Cette double sortie n’est pas un coup de com isolé. Elle s’inscrit dans la stratégie “Destination Gabon” portée au plus haut niveau par le président Brice Clotaire OLIGUI NGUÉMA. La logique est claire : on ne peut pas attirer des visiteurs et des investisseurs avec des promesses floues. Il faut des produits, des procédures lisibles, et des histoires à raconter qui tiennent la route.

Pour l’AGATOUR, l’opérateur national du tourisme, ces supports arrivent à point nommé. Ils donnent un référentiel commun pour accompagner les partenaires, répondre aux demandes, et structurer les offres. Plus besoin de bricoler un argumentaire à chaque salon international.
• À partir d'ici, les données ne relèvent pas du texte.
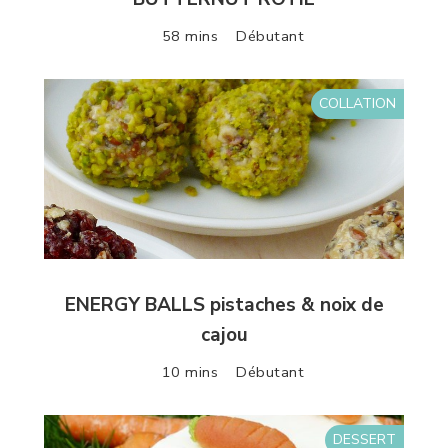
58 mins
Débutant
COLLATION
ENERGY BALLS pistaches & noix de
cajou
10 mins
Débutant
DESSERT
Désormais, il y a un socle, validé par l’État, qui aligne le discours public et privé.
Le pari est aussi économique. Le tourisme durable, bien piloté, crée des emplois locaux, valorise les savoir-faire artisanaux, et fait circuler l’argent en province. Mais pour que ça marche, il faut des investisseurs qui comprennent le jeu, et des voyageurs qui trouvent ce qu’on leur vend. Les deux guides s’attaquent exactement à ce double déficit : opacité pour les investisseurs, invisibilité pour les voyageurs.
L’enjeu maintenant est l’exécution. Un guide ne suffit pas à remplir les lodges. Il faut que les procédures annoncées soient vraiment plus rapides, que les projets prioritaires soient suivis, et que le Guide de Voyage soit diffusé massivement : salons, ambassades, compagnies aériennes, plateformes en ligne. Un document bien fait qui dort dans un tiroir ne génère aucun billet d’avion.
Côté contenu, le Gabon a de quoi surprendre. Forêt du bassin du Congo, parcs à la biodiversité exceptionnelle, plages presque vierges, cultures vivantes. Ce qui manquait, c’était la mise en récit et la mise en marché. Avec ces outils, le pays arrête de compter sur le bouche-à-oreille et passe à une communication professionnelle, mesurable, corrigeable.
Le message envoyé est net : le Gabon ne veut plus être un secret bien gardé. Il veut être une destination lisible, investissable, désirable. Les deux guides sont les premiers jalons. Si l’administration suit, si les opérateurs jouent collectif, et si la qualité de l’accueil suit, le tourisme peut passer du statut de promesse à celui de moteur réel. Le décor est planté. Aux acteurs du secteur de jouer maintenant.